*** Opening of Data for analysis ***
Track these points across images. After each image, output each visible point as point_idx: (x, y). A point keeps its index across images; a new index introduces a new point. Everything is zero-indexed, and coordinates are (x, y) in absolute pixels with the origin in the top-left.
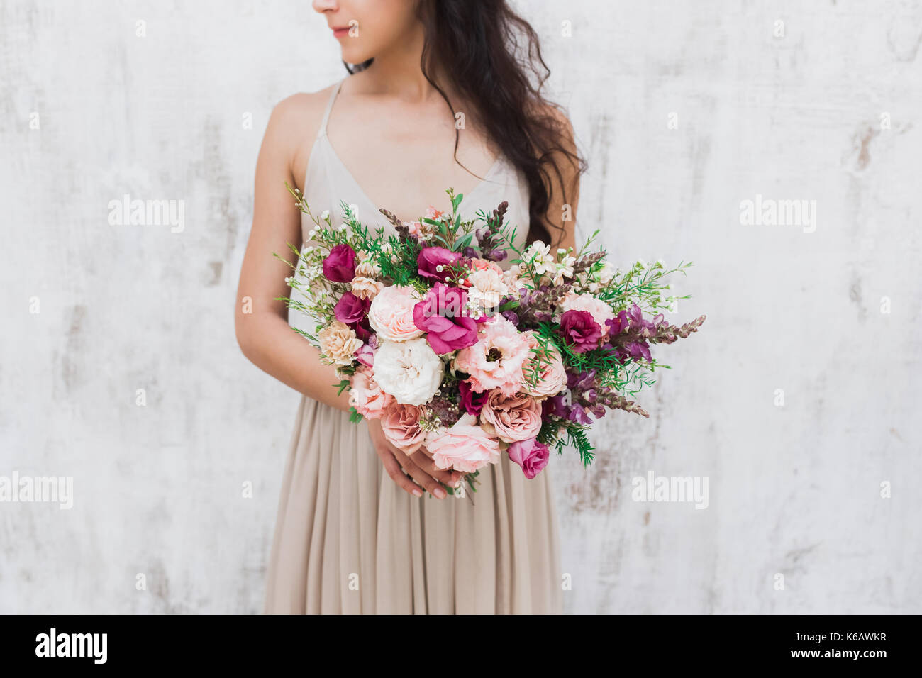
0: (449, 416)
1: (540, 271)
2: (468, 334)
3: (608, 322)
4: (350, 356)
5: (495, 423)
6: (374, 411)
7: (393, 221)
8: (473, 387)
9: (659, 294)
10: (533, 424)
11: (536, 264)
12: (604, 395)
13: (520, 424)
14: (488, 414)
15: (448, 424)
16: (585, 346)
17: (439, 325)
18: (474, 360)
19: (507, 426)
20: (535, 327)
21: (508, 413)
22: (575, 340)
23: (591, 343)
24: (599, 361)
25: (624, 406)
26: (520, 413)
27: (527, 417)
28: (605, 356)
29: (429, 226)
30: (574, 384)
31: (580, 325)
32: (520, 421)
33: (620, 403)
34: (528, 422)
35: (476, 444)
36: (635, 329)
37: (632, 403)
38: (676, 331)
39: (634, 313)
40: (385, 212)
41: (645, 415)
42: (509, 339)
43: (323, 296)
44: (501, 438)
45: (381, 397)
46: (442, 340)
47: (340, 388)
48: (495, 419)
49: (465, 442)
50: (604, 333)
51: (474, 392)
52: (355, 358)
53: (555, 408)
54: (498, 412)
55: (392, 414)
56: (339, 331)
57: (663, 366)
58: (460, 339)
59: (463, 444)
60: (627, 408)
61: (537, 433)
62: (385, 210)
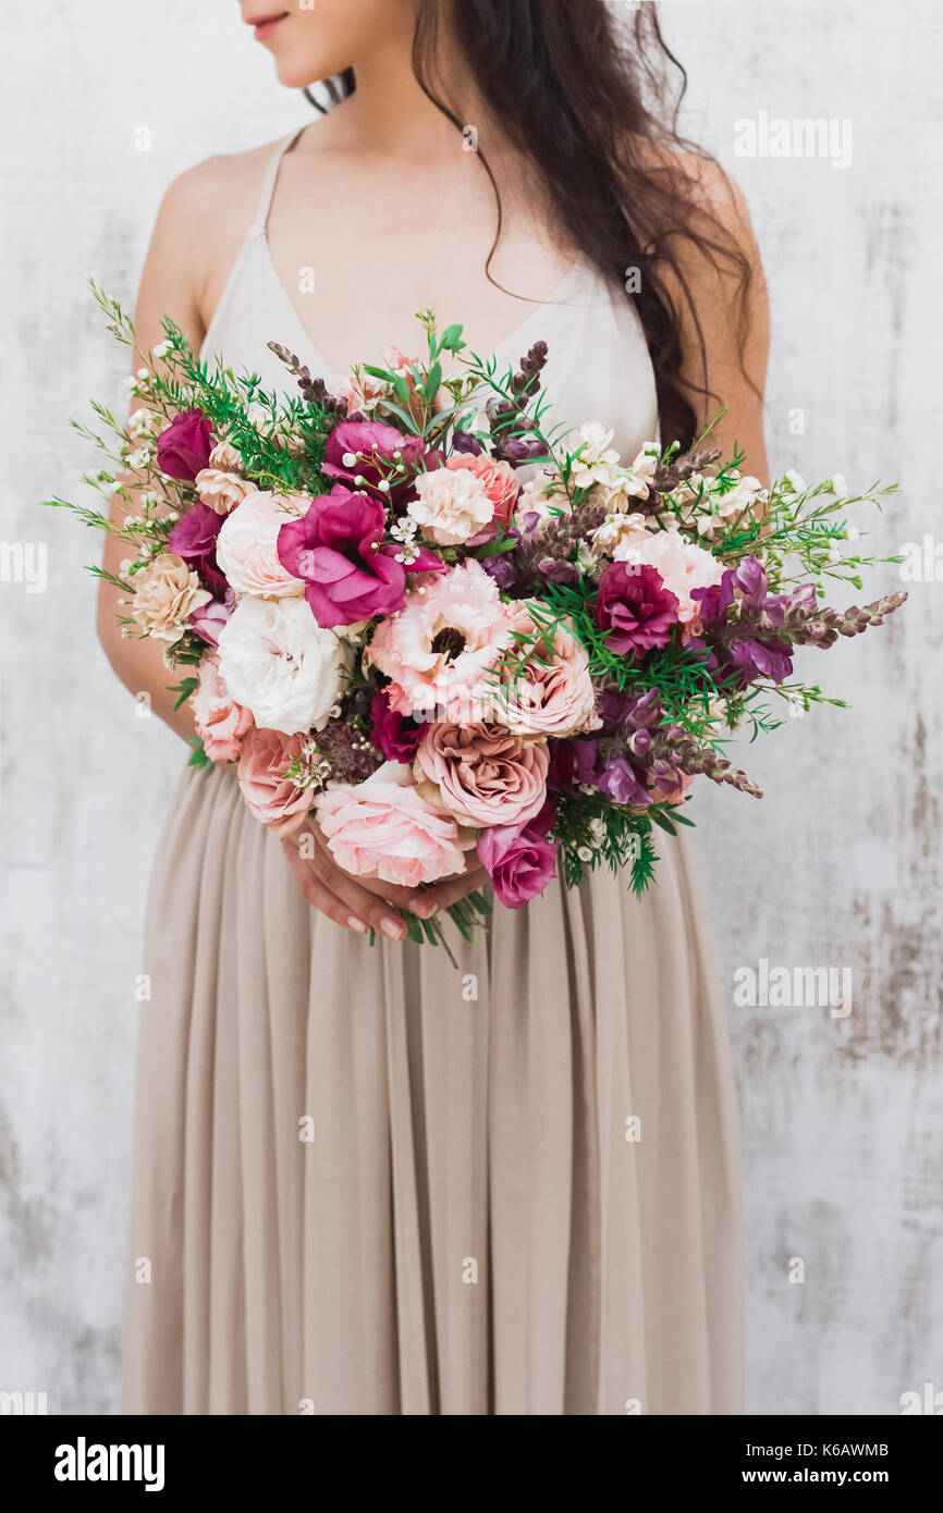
0: (356, 760)
1: (583, 482)
2: (380, 591)
3: (695, 594)
4: (178, 622)
5: (440, 782)
6: (220, 742)
7: (291, 367)
8: (392, 702)
9: (828, 547)
10: (529, 796)
11: (576, 467)
12: (671, 744)
13: (501, 791)
14: (430, 763)
15: (357, 776)
16: (639, 640)
17: (324, 569)
18: (396, 648)
19: (471, 793)
20: (542, 593)
21: (474, 767)
22: (615, 622)
23: (654, 634)
24: (673, 673)
25: (709, 769)
26: (500, 767)
27: (514, 777)
28: (688, 664)
29: (377, 384)
30: (616, 718)
31: (634, 595)
32: (500, 784)
33: (700, 763)
34: (515, 788)
35: (406, 823)
36: (752, 611)
37: (726, 765)
38: (831, 619)
39: (746, 575)
40: (277, 349)
41: (751, 792)
42: (476, 611)
43: (148, 504)
44: (456, 816)
45: (234, 713)
46: (330, 600)
47: (180, 694)
48: (444, 772)
49: (387, 815)
50: (685, 616)
51: (398, 714)
52: (189, 627)
53: (575, 765)
54: (452, 762)
55: (259, 751)
56: (166, 572)
57: (831, 701)
58: (361, 599)
59: (383, 819)
60: (715, 774)
61: (533, 813)
62: (277, 346)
*** Close of Data for analysis ***
*Problem to work on*:
Collect every line of the records that contains the word "coordinates", and copy each of those lines. Case counts.

*Exercise solution*:
Track these points across images. After each image, output each visible point as point_idx: (x, y). A point keeps its index across images; a new index introduces a new point. Everything is zero-indexed, and coordinates are (x, y) in absolute pixels with the origin in the top-left.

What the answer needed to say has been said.